Rags holds out Paul Scudder's bucket. Longtime owner Dick Barnes gave the bucket to Scudder after the 1981 men's NCAA basketball championship.
The bucket is no longer in Dad’s cabinet.
A few years back, while I was at freshman orientation, my parents went to Nick’s and found out that not only could anyone order beer from a bucket, but that the shiny new buckets were for sale up front.
“I wasn’t aware of how much the bucket culture was different,” Dad said. “So that’s disappeared. And that’s disappointing.” Dad asked the bartender if he could bring his old rusty bucket back to hang in the bar. The bartender was skeptical at first, before Dad explained the story about the photo and the ’81 championship.
“Well, if Mr. Barnes gave it to you,” he said, “we’ll put your bucket up.”
When I moved back to Bloomington in 2010, my parents took me to lunch at Nick’s. Dad smuggled his bucket back into the bar under a jacket. Once he had placed his order, he scurried over to the main bar downstairs and had it hung.

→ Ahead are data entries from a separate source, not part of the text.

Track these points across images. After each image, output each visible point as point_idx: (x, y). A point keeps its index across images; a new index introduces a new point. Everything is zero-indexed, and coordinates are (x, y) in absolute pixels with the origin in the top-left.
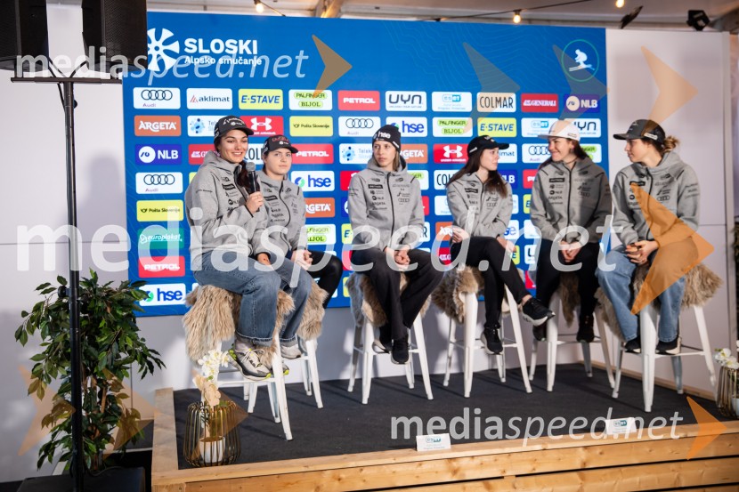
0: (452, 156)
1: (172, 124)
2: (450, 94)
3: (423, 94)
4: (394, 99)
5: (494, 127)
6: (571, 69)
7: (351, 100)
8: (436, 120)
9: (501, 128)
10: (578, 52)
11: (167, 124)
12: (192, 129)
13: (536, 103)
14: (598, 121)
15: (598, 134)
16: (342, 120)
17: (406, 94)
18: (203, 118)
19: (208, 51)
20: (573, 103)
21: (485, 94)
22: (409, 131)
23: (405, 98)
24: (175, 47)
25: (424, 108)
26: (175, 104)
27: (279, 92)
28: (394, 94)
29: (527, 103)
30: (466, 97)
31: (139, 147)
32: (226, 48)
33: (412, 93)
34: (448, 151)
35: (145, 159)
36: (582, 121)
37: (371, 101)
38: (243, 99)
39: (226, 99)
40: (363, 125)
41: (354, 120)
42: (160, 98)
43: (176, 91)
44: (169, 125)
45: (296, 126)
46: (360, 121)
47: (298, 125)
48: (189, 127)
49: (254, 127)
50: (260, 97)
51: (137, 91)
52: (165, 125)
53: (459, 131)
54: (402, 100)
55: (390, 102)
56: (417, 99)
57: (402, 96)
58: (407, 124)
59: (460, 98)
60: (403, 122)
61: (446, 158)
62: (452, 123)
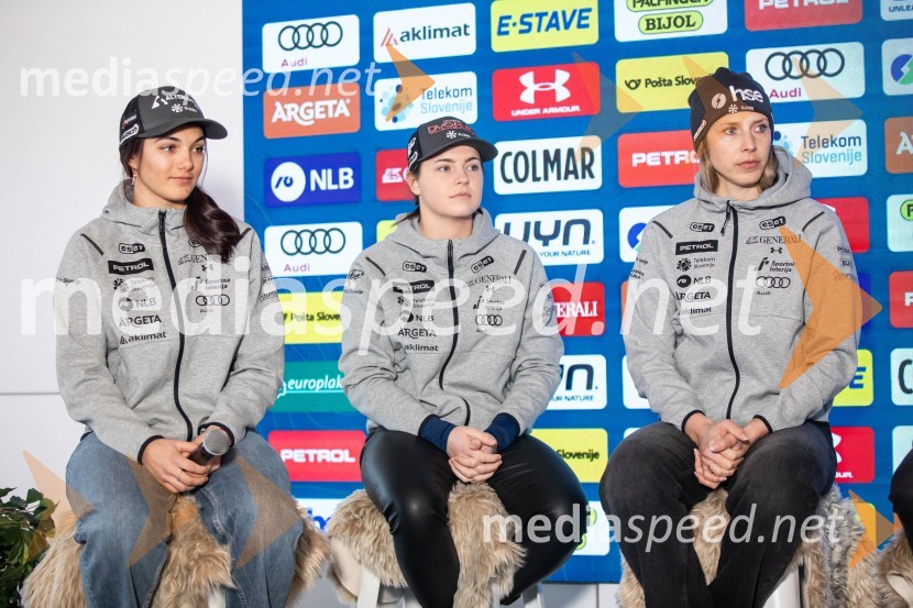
1: (342, 103)
7: (779, 3)
11: (330, 103)
12: (384, 112)
16: (755, 58)
26: (347, 54)
31: (271, 165)
38: (501, 25)
39: (462, 31)
40: (814, 70)
41: (787, 57)
42: (317, 42)
43: (351, 23)
44: (335, 107)
45: (634, 84)
46: (804, 56)
47: (638, 83)
48: (379, 108)
49: (528, 96)
50: (541, 15)
51: (270, 31)
52: (326, 107)
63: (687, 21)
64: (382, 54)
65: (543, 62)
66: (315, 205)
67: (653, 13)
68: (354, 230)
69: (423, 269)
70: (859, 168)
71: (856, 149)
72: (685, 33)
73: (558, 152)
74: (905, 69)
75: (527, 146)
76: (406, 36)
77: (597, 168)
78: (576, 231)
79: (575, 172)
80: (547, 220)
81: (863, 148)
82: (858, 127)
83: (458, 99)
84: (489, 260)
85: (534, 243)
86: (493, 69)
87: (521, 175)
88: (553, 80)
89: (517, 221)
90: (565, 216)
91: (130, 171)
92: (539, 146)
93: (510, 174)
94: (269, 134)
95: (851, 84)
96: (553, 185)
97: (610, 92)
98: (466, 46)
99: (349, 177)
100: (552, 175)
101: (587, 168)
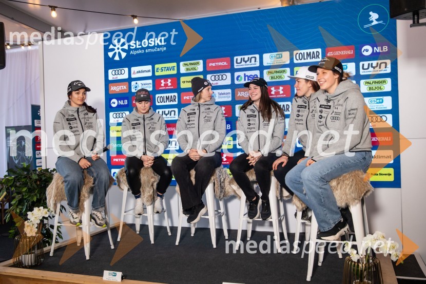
0: (276, 93)
1: (125, 86)
2: (275, 54)
3: (257, 56)
4: (239, 61)
6: (365, 26)
7: (214, 65)
8: (265, 71)
10: (371, 13)
11: (123, 86)
12: (134, 88)
13: (337, 53)
14: (389, 62)
15: (389, 70)
16: (209, 76)
17: (246, 57)
18: (138, 82)
19: (141, 47)
20: (367, 50)
21: (299, 52)
22: (248, 79)
23: (246, 59)
24: (126, 47)
25: (258, 64)
26: (126, 76)
27: (175, 64)
28: (239, 58)
29: (330, 54)
31: (111, 99)
32: (149, 43)
33: (250, 56)
34: (273, 90)
35: (113, 105)
36: (374, 63)
37: (225, 63)
38: (157, 70)
39: (149, 71)
40: (220, 79)
42: (120, 73)
43: (126, 69)
45: (184, 82)
46: (219, 76)
48: (132, 87)
49: (162, 85)
50: (165, 68)
51: (110, 71)
53: (281, 77)
54: (244, 61)
55: (237, 63)
56: (253, 59)
57: (244, 58)
58: (247, 76)
59: (282, 56)
60: (245, 74)
61: (273, 95)
62: (276, 72)
63: (195, 69)
64: (133, 76)
65: (166, 77)
66: (120, 108)
67: (188, 67)
68: (127, 113)
69: (138, 120)
70: (230, 99)
71: (229, 95)
72: (194, 71)
73: (169, 96)
74: (239, 78)
75: (162, 95)
76: (138, 72)
77: (177, 100)
78: (173, 113)
79: (172, 101)
80: (167, 111)
81: (231, 95)
82: (229, 91)
83: (149, 86)
84: (152, 119)
85: (164, 116)
86: (155, 79)
87: (161, 101)
88: (168, 81)
89: (161, 111)
90: (170, 110)
91: (70, 98)
92: (165, 95)
93: (159, 101)
94: (110, 93)
95: (228, 82)
96: (168, 103)
97: (179, 84)
98: (150, 74)
100: (168, 101)
101: (175, 100)
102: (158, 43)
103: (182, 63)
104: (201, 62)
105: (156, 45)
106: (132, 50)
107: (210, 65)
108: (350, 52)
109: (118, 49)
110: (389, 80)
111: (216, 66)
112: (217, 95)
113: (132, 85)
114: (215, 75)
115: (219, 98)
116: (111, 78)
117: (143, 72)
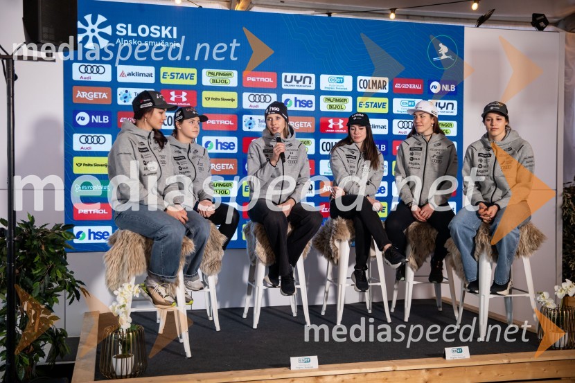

“To me, that’s one of the things I remember about Nick’s: walking in the front door and seeing all those buckets hanging above the main bar downstairs,” Dad said.
“I knew that when I got mine that I would always have this thing hanging in Nick’s that very few people had and forever tied me to there.”
Dad and I have discussed bringing the bucket back down. I have a Sink-the-Biz set at home with a shiny new bucket that is dentless, paintless, rustless. Dad has thought about putting his old number on there, letting me decorate it. But there’s just something about having that old bucket always a part of Nick’s. More than 30 years after Mr. Barnes handed the bucket to Dad, it’s still there.
That’s why alumni always come back to Nick’s. Every generation will add something new to the place — from Mr. Barnes’ pizza pies to Rags’ newest renovations — but the booths are always the same, the same stained glass is on the wall, the buckets are always hanging above the bar.
“I think every college campus has the quintessential college bar, and that’s what Nick’s is to Bloomington. That’s what Nick’s is for IU,” Dad said. “Other places come and go, and there seems to always be this one that sticks around.”
Likely the only time in Nick's history that someone has smuggled a bucket into the bar.
"If you walked in 30, 40 years ago, to you it might feel the same, feel like you're 21 again."